Disk stats (read/write):
dm-5: ios=785159/263752, merge=0/0, ticks=15989172/2003008, in_queue=18052008, util=100.00%, aggrios=786438/263514, aggrmerge=26/311, aggrticks=16034160/1997108, aggrin_queue=18031808, aggrutil=100.00%
sda: ios=786438/263514, merge=26/311, ticks=16034160/1997108, in_queue=18031808, util=100.00%

From a single SSD:
Code:
Jobs: 1 (f=1): [m(1)] [97.8% done] [78518KB/26377KB/0KB /s] [19.7K/6594/0 iops] [eta 00m:01s]
test: (groupid=0, jobs=1): err= 0: pid=30053: Wed Dec  5 07:43:33 2018
  read : io=3070.4MB, bw=68841KB/s, iops=17210, runt= 45670msec
  write: io=1025.8MB, bw=22998KB/s, iops=5749, runt= 45670msec
  cpu          : usr=8.00%, sys=25.00%, ctx=208202, majf=0, minf=10
  IO depths    : 1=0.1%, 2=0.1%, 4=0.1%, 8=0.1%, 16=0.1%, 32=0.1%, >=64=100.0%
     submit    : 0=0.0%, 4=100.0%, 8=0.0%, 16=0.0%, 32=0.0%, 64=0.0%, >=64=0.0%
     complete  : 0=0.0%, 4=100.0%, 8=0.0%, 16=0.0%, 32=0.0%, 64=0.1%, >=64=0.0%
     issued    : total=r=785996/w=262580/d=0, short=r=0/w=0/d=0, drop=r=0/w=0/d=0
     latency   : target=0, window=0, percentile=100.00%, depth=64
So if you are using NVMe drives then this drives must be deadly slow.
 
From a single SSD:
Code:
Jobs: 1 (f=1): [m(1)] [97.8% done] [78518KB/26377KB/0KB /s] [19.7K/6594/0 iops] [eta 00m:01s]
test: (groupid=0, jobs=1): err= 0: pid=30053: Wed Dec  5 07:43:33 2018
  read : io=3070.4MB, bw=68841KB/s, iops=17210, runt= 45670msec
  write: io=1025.8MB, bw=22998KB/s, iops=5749, runt= 45670msec
  cpu          : usr=8.00%, sys=25.00%, ctx=208202, majf=0, minf=10
  IO depths    : 1=0.1%, 2=0.1%, 4=0.1%, 8=0.1%, 16=0.1%, 32=0.1%, >=64=100.0%
     submit    : 0=0.0%, 4=100.0%, 8=0.0%, 16=0.0%, 32=0.0%, 64=0.0%, >=64=0.0%
     complete  : 0=0.0%, 4=100.0%, 8=0.0%, 16=0.0%, 32=0.0%, 64=0.1%, >=64=0.0%
     issued    : total=r=785996/w=262580/d=0, short=r=0/w=0/d=0, drop=r=0/w=0/d=0
     latency   : target=0, window=0, percentile=100.00%, depth=64
So if you are using NVMe drives then this drives must be deadly slow.

This is from my standard SSD, my other server has NVMe as of which I've shown the result.

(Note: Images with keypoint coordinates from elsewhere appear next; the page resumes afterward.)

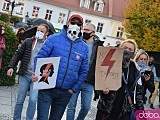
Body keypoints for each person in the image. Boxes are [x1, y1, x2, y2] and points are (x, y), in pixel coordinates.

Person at [32, 14, 89, 120]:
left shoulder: (84, 48)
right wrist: (37, 73)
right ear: (67, 23)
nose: (75, 25)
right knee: (42, 118)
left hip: (65, 92)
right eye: (73, 22)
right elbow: (40, 58)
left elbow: (84, 70)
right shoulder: (54, 39)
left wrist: (74, 89)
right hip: (47, 87)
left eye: (78, 24)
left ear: (81, 27)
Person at [7, 24, 49, 120]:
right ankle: (16, 118)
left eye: (42, 31)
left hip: (37, 77)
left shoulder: (48, 45)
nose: (39, 32)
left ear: (46, 33)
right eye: (38, 30)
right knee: (20, 99)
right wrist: (11, 67)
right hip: (25, 74)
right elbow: (18, 54)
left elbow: (49, 62)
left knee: (33, 100)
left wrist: (43, 75)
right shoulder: (29, 41)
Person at [95, 39, 144, 120]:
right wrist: (103, 91)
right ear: (120, 48)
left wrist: (141, 110)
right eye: (125, 48)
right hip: (107, 106)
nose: (127, 50)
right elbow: (100, 81)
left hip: (124, 109)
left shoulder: (135, 68)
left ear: (134, 53)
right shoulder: (110, 61)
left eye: (130, 49)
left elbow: (138, 91)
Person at [66, 23, 104, 120]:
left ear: (93, 33)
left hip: (89, 81)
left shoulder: (99, 46)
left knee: (86, 107)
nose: (84, 32)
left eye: (87, 30)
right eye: (84, 29)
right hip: (75, 79)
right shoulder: (77, 42)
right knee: (71, 107)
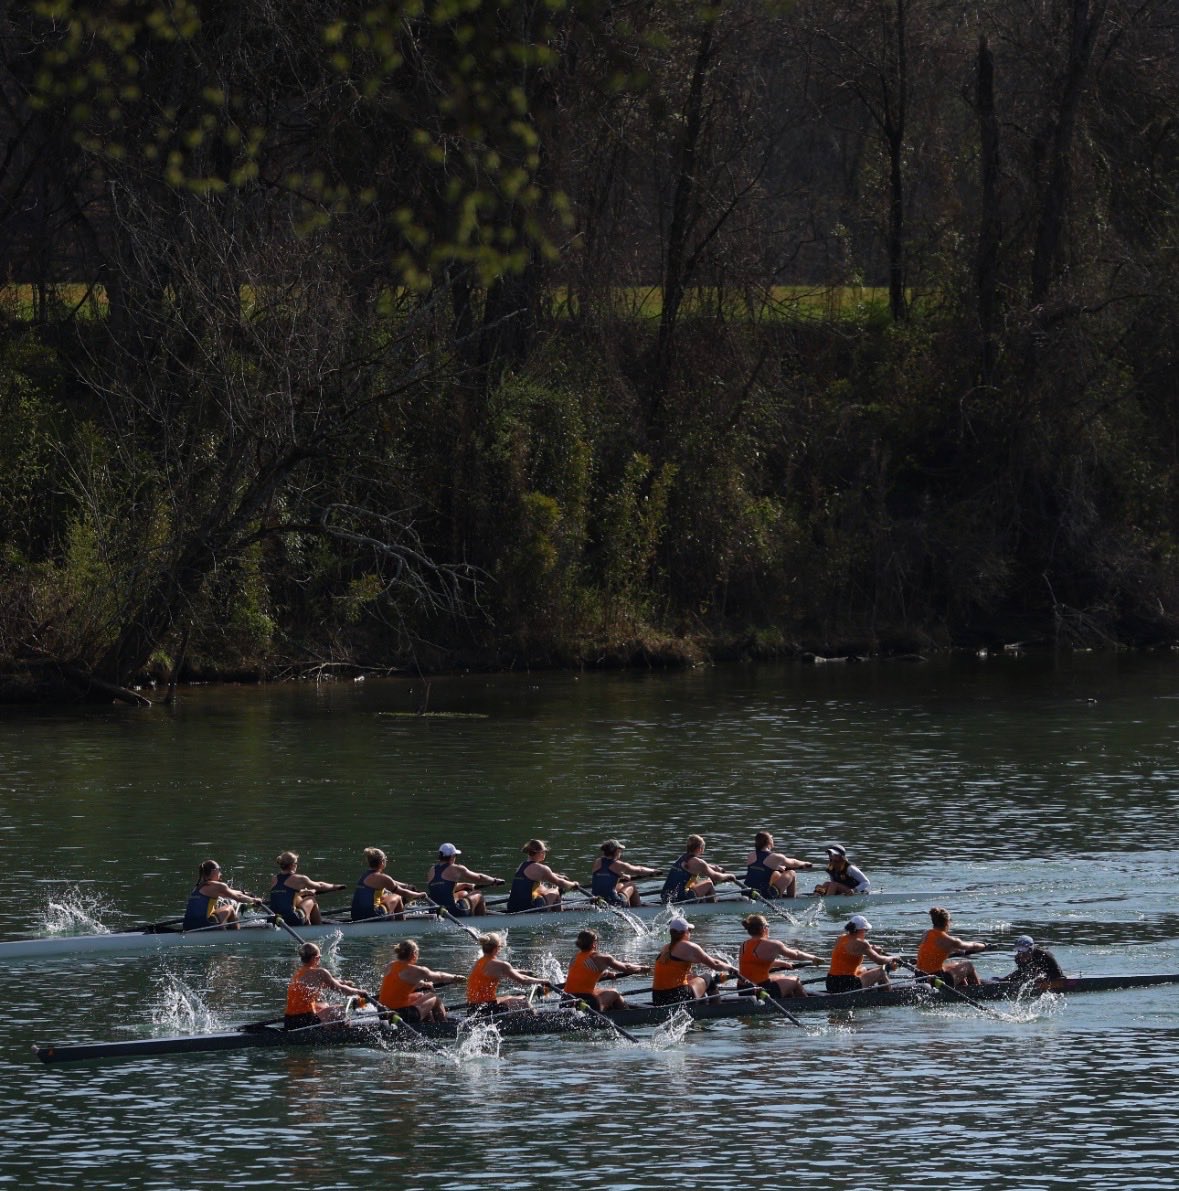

There's a clear issue in one way or another here, as I have also provided the NVMe results as to where when on an actual VPS I got 1.5GB/s I/O - I only get 300 MB/s on the Proxmox OS itself.

It's not a particular issue I care about as I've ran it like this for over a year but always thought it was just my server, with moving to a new one with enterprise NVMe drives - I thought I may as well ask to see if this is common.